→ WHAT THIS TASK INVOLVES: Look through the entries for the string "which" and copy every line where it shows up.

→ DATA:

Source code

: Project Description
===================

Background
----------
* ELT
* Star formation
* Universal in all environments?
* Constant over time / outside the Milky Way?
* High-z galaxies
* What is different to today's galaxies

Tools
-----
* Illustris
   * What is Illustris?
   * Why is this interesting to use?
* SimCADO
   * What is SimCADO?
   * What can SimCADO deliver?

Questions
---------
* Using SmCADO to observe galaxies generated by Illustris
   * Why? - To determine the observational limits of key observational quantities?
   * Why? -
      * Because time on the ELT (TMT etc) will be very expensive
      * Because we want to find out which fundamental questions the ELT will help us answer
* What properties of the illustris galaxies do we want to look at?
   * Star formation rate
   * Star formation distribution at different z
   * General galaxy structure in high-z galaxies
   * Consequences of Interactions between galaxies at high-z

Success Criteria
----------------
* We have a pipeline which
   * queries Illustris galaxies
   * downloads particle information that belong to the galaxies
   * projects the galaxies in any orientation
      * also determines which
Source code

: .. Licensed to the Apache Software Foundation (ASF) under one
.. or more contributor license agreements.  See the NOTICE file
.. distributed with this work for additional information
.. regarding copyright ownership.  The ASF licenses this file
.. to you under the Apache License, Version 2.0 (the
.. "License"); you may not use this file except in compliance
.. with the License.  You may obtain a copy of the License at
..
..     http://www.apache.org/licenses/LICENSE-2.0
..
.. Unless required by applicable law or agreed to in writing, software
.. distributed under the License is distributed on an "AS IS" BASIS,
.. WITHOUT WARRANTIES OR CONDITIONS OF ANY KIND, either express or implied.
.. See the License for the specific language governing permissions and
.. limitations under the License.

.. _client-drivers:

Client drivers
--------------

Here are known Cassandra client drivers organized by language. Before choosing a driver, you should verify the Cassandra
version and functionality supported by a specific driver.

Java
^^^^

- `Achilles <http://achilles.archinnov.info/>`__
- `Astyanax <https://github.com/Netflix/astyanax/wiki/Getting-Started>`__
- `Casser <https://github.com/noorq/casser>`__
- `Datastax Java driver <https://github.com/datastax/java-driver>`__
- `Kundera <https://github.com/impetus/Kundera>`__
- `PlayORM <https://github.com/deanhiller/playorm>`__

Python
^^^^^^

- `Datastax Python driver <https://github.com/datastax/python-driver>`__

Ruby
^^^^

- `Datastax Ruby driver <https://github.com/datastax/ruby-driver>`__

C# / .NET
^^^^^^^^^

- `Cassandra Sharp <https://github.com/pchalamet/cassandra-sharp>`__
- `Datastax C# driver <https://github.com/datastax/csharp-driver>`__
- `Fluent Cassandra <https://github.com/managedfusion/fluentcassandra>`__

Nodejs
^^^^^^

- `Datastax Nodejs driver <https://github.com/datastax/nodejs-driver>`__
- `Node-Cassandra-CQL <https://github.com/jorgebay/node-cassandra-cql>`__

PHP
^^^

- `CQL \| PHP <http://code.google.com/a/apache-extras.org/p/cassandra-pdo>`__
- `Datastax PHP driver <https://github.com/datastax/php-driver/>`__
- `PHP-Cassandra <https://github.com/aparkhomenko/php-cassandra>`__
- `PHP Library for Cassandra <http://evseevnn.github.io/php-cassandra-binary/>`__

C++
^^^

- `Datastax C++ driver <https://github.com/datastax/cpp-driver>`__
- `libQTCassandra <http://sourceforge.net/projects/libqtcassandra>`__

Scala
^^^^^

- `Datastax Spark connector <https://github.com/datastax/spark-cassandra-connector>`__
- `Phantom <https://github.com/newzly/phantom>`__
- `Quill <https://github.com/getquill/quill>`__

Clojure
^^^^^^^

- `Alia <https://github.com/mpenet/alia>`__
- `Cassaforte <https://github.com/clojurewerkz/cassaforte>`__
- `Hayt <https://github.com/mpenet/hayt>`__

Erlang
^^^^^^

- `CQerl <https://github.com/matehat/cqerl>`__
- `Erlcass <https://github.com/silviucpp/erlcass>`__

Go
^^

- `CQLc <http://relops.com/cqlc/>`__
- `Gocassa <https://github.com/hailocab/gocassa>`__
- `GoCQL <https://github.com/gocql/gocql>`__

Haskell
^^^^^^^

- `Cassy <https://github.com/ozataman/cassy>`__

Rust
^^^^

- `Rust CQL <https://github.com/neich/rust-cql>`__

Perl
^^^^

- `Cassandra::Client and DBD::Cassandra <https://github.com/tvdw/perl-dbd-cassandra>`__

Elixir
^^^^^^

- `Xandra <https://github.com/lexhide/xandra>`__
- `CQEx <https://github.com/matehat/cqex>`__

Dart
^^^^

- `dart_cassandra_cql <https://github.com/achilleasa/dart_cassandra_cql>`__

→ OUTPUT OF THE TASK:
      * Because we want to find out which fundamental questions the ELT will help us answer
* We have a pipeline which
      * also determines which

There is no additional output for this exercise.